How do you signal a real commitment to creating the best workplace culture, which we call High Purpose Culture? By implementing culture as a management system. Make all your corporate decisions — especially those that involve how employees are treated — through the lens of culture. As I explained in MIT Sloan Management Review:
For example, managers need to know whose needs and interests take precedence in any given situation — those of customers, shareholders, employees, or other stakeholders. They need to know how much free-flowing debate they should encourage about corporate initiatives. They need to know how much support to give for work-life integration and flexibility. All of these questions, and many more, have answers when you look through the lens of culture.
All of these steps serve as crucial, daily signals. They lead to optimal behaviors and more meaningful connected work that positivity projects outward, creating a much more positive and favorable image for your company and brand. As the CEO Culture Study shows, optimal outcomes for businesses and their leaders are the natural outgrowth of successful culture design.
Beyond ROI
This is why the real value of successful signaling can’t be summarized with a simple ROI figure. Looking for ROI from culture is just like looking for short-term sales from Super Bowl ads. It misses the point.

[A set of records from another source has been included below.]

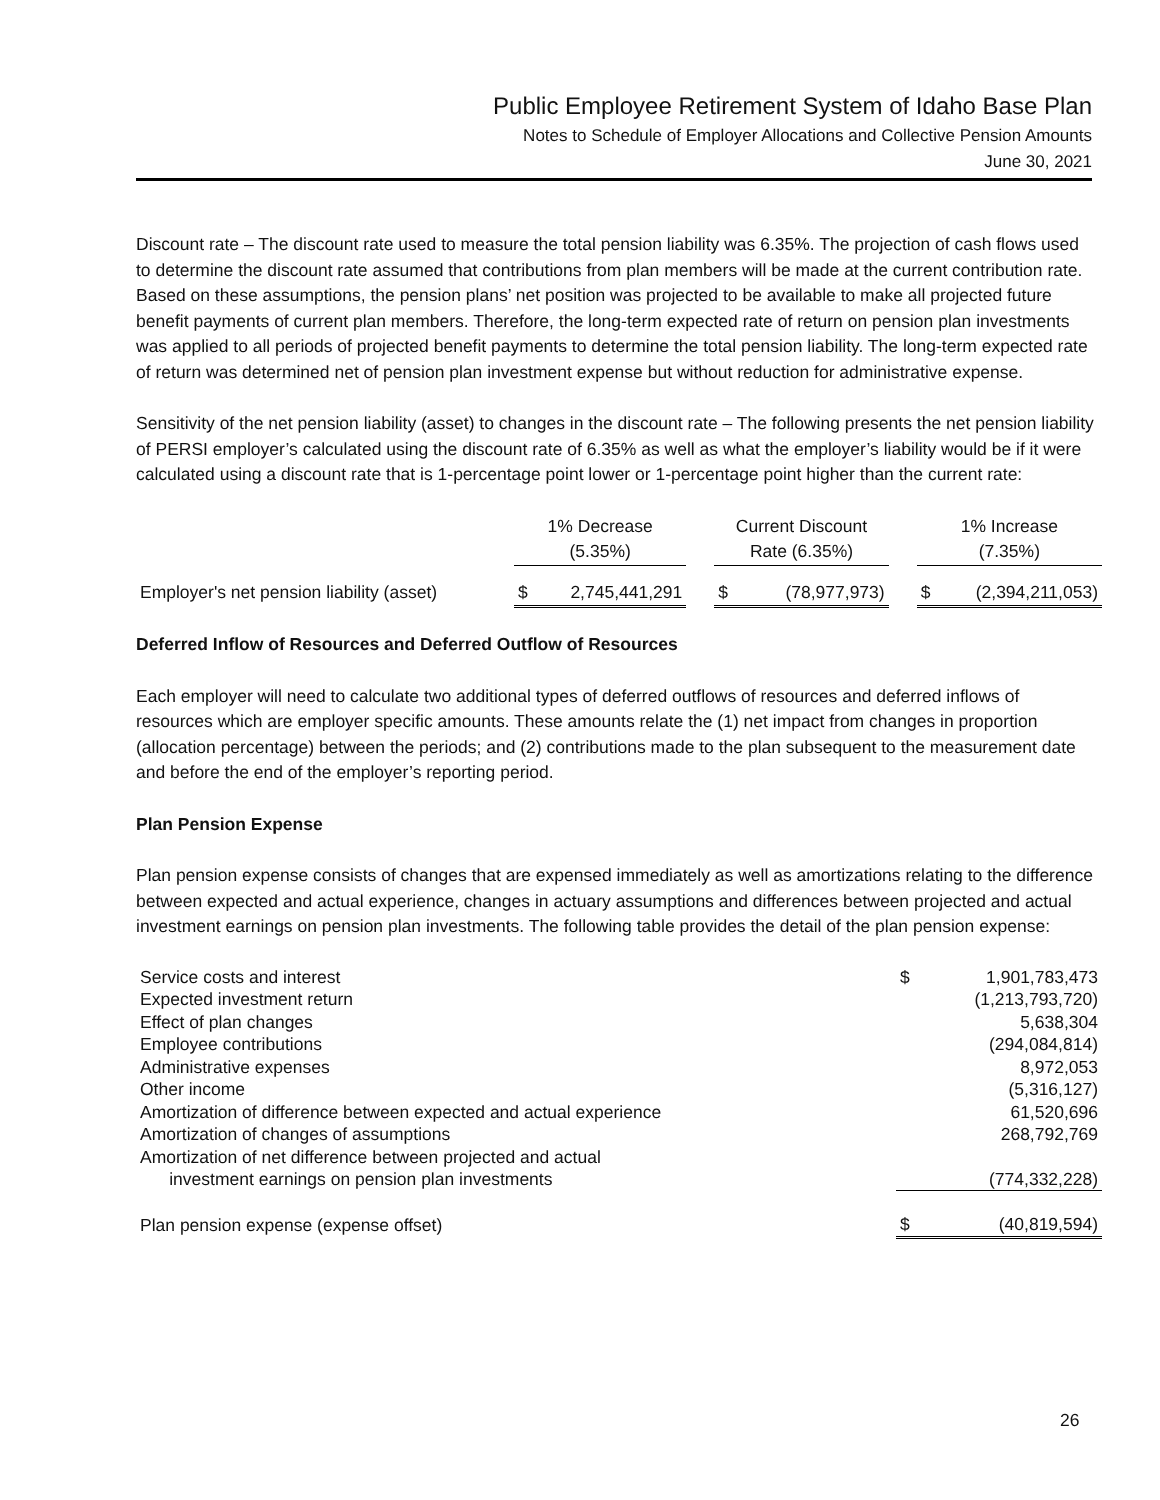Public Employee Retirement System of Idaho Base Plan
Notes to Schedule of Employer Allocations and Collective Pension Amounts
June 30, 2021
Discount rate – The discount rate used to measure the total pension liability was 6.35%. The projection of cash flows used to determine the discount rate assumed that contributions from plan members will be made at the current contribution rate. Based on these assumptions, the pension plans’ net position was projected to be available to make all projected future benefit payments of current plan members. Therefore, the long-term expected rate of return on pension plan investments was applied to all periods of projected benefit payments to determine the total pension liability. The long-term expected rate of return was determined net of pension plan investment expense but without reduction for administrative expense.
Sensitivity of the net pension liability (asset) to changes in the discount rate – The following presents the net pension liability of PERSI employer’s calculated using the discount rate of 6.35% as well as what the employer’s liability would be if it were calculated using a discount rate that is 1-percentage point lower or 1-percentage point higher than the current rate:
| | 1% Decrease (5.35%) | | | Current Discount Rate (6.35%) | | | 1% Increase (7.35%) | |
| --- | --- | --- | --- | --- | --- | --- | --- | --- |
| Employer's net pension liability (asset) | $ | 2,745,441,291 | | $ | (78,977,973) | | $ | (2,394,211,053) |
Deferred Inflow of Resources and Deferred Outflow of Resources
Each employer will need to calculate two additional types of deferred outflows of resources and deferred inflows of resources which are employer specific amounts. These amounts relate the (1) net impact from changes in proportion (allocation percentage) between the periods; and (2) contributions made to the plan subsequent to the measurement date and before the end of the employer’s reporting period.
Plan Pension Expense
Plan pension expense consists of changes that are expensed immediately as well as amortizations relating to the difference between expected and actual experience, changes in actuary assumptions and differences between projected and actual investment earnings on pension plan investments. The following table provides the detail of the plan pension expense:
| Service costs and interest | $ | 1,901,783,473 |
| Expected investment return | | (1,213,793,720) |
| Effect of plan changes | | 5,638,304 |
| Employee contributions | | (294,084,814) |
| Administrative expenses | | 8,972,053 |
| Other income | | (5,316,127) |
| Amortization of difference between expected and actual experience | | 61,520,696 |
| Amortization of changes of assumptions | | 268,792,769 |
| Amortization of net difference between projected and actual investment earnings on pension plan investments | | (774,332,228) |
| Plan pension expense (expense offset) | $ | (40,819,594) |
26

Culture design brings about emotions and behaviors that drive your teams to feel a deeply held connection to your company. It is the long game. Culture design sends the message to your people and to the market that your brand is here for the long term. That you are credible, believable, and worthy of their business and their time. That while transactions matter, you care more about people.
It’s the ultimate signal. It’s costly. It requires commitment. And that’s exactly why it works.